I agree Mound that Canada remains in the death grip of Neoliberalism. The liberals do not have solid Social Democratic ideas of which to intellectually challenge Neoliberalism. Salutin is talking today about the British advisor that the liberals brought to their retreat. They wanted him to advise them on how they were doing so far. This is the guy who advised Blair. Salutin calls him a Con. I think it says alot about the liberals seeking the advice of this man.I don't think Trudeau has the intellectual capacity or confidence to ask the right questions. I think he just accepts what his advisors tell him.What stood out for me with his father, is that he believed in his own ability to come to the right decision. He listened to others but he made the decisions himself.His son is malleable.
Who knew Trudeau was like this? *puts hand up*.
I've been saying it for years as have others, no one listened.
Enjoy!!!
Seems to me that when this deal was put together, it was all praise for Harper strengthening the Canadian economy; jobs, jobs, jobs. Now that a Liberal gov't has agreed to maintain the arrangement, the focus suddenly shifts to the human rights side of things. Of course the cons and Dippers would love to see the the contract killed, knowing Libs would not get get another London seat in next election. Cons and NDPers don't give a damn a bout human rights; it's just politics as usual, with lefties as gullible as usual.
Well, Joeboy, you may recall things that way but you're mistaken. There was plenty of criticism of the LAV deal during Harper's tenure but apparently you missed that. Then again even Mulcair largely ducked it until the very end when he realized he was in such hot water he had nothing to lose by rejecting it. Trudeau was non-committal, saying he'd ensure that it only went through if it met all of Canada's requirements.

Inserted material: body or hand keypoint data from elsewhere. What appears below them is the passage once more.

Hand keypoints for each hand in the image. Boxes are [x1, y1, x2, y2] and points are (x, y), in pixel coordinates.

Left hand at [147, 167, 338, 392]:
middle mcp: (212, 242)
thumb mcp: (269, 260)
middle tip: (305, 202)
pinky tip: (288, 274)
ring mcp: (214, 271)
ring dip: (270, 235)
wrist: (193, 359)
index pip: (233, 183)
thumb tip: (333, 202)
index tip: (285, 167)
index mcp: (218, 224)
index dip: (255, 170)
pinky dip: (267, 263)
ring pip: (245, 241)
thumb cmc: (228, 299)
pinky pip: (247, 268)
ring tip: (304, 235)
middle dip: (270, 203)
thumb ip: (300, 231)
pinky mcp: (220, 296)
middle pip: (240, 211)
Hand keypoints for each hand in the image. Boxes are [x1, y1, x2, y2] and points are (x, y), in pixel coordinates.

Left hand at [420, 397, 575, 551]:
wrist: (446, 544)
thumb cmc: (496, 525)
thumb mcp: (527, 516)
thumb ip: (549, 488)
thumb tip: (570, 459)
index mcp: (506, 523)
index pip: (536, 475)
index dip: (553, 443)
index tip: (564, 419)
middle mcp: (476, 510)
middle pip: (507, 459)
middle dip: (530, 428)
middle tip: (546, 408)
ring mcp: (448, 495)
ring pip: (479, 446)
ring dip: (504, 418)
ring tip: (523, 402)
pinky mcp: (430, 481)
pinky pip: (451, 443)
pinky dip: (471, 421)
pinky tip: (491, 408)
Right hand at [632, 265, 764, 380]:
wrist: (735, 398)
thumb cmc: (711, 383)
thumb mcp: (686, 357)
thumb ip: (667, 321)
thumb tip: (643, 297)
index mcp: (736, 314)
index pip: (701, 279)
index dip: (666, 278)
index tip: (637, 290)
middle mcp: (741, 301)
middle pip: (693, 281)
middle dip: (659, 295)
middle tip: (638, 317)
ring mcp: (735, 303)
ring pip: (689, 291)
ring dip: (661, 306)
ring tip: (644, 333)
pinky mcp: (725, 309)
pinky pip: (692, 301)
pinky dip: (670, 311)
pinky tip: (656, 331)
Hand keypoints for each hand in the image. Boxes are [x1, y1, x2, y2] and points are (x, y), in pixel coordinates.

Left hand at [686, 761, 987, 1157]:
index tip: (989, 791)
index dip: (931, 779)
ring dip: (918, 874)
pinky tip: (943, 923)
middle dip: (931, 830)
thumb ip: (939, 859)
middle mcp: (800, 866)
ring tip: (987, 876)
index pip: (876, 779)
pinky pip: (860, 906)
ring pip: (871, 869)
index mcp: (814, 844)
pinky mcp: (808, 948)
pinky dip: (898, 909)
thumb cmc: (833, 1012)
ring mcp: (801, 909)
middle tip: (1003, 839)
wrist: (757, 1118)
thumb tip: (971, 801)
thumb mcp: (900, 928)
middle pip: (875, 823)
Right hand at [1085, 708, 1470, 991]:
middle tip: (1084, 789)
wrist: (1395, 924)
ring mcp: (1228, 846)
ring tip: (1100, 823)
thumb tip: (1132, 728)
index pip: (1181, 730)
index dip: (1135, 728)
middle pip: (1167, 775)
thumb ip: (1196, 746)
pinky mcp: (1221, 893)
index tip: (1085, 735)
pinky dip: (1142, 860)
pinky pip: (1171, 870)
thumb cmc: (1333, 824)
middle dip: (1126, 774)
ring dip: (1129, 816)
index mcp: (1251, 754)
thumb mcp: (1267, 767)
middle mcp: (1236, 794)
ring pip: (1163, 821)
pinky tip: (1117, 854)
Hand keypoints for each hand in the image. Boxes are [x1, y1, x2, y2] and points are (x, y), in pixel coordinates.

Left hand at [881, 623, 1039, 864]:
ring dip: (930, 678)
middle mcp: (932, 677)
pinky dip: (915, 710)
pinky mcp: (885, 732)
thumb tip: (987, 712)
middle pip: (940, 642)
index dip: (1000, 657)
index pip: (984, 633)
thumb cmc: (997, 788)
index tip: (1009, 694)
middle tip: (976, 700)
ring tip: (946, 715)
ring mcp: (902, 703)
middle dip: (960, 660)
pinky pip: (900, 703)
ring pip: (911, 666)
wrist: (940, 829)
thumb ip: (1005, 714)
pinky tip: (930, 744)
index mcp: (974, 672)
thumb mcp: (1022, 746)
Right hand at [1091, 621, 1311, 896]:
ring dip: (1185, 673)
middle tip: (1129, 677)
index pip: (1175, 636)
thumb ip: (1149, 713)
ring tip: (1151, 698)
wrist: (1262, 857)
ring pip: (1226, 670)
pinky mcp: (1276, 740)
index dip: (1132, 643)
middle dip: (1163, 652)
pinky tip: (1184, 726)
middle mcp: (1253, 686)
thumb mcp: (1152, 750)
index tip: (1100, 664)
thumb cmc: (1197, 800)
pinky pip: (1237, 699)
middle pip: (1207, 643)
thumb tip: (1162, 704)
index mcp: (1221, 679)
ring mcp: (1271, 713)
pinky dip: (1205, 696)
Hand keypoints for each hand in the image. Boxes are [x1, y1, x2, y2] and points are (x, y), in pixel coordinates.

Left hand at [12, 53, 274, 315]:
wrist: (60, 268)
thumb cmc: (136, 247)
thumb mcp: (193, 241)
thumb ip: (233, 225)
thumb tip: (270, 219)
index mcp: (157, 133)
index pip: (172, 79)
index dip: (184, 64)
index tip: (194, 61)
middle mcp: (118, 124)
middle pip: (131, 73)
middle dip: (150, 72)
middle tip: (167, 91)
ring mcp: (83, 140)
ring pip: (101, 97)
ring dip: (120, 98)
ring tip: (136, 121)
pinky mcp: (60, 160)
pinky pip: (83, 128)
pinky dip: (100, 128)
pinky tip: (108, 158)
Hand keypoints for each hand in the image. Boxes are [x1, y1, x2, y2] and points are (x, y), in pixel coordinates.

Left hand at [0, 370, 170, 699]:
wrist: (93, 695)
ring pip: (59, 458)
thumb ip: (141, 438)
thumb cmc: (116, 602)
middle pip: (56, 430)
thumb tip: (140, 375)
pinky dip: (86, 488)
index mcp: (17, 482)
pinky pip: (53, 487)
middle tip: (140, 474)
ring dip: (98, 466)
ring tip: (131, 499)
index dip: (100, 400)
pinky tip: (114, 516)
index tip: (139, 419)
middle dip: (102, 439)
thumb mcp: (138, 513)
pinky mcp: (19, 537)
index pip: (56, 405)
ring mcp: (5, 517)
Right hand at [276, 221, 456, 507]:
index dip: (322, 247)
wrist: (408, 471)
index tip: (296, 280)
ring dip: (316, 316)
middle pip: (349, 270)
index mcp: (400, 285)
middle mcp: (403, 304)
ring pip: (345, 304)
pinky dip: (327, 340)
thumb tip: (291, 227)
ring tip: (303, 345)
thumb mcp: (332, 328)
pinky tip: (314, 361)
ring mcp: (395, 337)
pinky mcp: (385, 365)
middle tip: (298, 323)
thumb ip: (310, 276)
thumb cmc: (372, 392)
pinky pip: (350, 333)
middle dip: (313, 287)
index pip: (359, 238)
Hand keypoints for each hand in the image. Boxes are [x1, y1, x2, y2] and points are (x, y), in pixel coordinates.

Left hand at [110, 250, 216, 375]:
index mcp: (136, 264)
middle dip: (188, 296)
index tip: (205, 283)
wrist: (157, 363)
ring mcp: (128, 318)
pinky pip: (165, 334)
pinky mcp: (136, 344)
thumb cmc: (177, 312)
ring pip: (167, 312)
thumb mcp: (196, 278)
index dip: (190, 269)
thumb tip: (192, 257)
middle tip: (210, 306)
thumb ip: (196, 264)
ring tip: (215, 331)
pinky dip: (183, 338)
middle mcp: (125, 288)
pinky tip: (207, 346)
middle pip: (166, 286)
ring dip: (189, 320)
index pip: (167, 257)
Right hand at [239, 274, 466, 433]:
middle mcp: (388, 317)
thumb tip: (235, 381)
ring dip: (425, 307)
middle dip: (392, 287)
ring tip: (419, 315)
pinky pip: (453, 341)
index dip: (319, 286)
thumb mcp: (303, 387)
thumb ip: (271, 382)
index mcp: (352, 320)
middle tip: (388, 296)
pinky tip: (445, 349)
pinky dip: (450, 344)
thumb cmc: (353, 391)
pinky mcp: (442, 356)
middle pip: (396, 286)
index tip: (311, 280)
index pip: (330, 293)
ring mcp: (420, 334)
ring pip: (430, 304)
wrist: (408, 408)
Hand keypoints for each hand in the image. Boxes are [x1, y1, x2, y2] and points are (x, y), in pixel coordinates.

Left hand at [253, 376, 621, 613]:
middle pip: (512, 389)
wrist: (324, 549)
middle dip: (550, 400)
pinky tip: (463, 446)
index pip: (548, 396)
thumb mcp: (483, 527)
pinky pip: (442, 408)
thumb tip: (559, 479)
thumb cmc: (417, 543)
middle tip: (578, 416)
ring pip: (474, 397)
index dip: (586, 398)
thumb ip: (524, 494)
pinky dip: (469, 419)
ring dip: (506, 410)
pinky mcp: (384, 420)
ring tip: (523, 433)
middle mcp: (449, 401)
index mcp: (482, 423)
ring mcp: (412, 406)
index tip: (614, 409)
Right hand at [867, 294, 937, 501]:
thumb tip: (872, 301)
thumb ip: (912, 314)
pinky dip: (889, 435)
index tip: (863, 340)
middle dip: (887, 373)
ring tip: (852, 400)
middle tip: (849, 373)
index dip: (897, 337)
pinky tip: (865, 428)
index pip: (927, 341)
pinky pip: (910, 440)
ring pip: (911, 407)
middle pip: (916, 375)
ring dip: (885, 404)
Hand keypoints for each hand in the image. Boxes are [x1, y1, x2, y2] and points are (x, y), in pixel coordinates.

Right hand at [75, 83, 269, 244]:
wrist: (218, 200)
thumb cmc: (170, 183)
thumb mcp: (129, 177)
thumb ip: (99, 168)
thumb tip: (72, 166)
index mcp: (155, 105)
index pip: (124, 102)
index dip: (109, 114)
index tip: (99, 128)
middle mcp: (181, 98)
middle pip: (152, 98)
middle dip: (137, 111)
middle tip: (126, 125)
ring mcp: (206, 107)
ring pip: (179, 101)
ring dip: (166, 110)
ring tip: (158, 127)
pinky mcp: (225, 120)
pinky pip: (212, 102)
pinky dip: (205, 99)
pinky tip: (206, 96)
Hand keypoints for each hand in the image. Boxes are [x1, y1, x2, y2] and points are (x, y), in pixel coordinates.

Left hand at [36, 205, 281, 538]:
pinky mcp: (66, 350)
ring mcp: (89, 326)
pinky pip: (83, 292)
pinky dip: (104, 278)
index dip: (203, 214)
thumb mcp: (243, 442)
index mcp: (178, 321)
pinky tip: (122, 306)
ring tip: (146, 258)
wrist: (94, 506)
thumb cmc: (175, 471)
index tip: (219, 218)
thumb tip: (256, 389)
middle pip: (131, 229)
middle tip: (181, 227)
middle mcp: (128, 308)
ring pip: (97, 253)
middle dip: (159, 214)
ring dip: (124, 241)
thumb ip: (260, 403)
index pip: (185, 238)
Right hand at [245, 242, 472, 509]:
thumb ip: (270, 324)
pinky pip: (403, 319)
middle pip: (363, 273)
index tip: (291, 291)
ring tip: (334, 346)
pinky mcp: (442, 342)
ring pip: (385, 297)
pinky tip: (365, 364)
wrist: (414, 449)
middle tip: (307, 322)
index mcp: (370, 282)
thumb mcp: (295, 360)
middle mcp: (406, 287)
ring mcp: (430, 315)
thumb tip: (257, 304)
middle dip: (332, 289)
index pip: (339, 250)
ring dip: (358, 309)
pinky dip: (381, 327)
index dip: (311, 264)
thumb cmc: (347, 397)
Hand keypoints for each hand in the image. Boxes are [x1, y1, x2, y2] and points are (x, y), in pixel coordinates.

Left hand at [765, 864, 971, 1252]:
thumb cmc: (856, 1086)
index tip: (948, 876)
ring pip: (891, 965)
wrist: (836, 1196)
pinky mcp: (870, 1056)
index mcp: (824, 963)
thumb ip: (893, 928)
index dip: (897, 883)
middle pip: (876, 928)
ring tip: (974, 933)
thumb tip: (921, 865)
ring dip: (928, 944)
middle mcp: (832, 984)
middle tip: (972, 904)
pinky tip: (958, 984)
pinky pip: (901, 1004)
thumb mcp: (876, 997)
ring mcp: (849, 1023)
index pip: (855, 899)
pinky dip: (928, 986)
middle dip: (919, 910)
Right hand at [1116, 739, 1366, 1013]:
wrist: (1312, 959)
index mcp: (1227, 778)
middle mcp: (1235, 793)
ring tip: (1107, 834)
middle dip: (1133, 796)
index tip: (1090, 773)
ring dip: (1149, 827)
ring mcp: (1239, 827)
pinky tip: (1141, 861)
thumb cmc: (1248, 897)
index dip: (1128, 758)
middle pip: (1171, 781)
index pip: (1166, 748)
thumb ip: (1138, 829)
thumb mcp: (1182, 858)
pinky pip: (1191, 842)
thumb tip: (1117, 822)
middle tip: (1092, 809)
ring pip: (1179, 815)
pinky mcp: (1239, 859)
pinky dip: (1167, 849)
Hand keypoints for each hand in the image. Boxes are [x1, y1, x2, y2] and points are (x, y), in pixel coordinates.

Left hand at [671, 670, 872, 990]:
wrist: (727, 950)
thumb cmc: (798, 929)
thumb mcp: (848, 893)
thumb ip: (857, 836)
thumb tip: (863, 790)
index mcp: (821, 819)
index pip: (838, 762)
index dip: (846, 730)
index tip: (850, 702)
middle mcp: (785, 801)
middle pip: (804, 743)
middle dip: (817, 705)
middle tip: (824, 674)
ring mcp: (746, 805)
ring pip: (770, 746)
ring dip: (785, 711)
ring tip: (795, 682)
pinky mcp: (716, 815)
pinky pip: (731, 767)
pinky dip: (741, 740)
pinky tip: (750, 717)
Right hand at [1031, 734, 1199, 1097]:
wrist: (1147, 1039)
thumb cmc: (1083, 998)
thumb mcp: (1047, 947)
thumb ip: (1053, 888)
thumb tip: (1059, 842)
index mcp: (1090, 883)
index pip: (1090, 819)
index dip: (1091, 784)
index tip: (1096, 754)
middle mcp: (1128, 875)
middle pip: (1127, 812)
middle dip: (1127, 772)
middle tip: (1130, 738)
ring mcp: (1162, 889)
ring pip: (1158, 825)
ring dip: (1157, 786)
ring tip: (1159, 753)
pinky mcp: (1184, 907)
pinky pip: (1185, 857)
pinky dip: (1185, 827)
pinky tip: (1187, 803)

Like it or not, Trudeau reneged on that promise and sent Dion to do the dirty work.
Joeboy, the Western nations - the US and Canada excepted - are expressing increasing distrust of the Saudis, their human rights record at home (toward women and Shiite Saudis), and the war crimes they're perpetrating in Yemen against the Houthi population. If you were as informed as you are outspoken you would already be aware of these facts. This conversation doesn't work well at your level.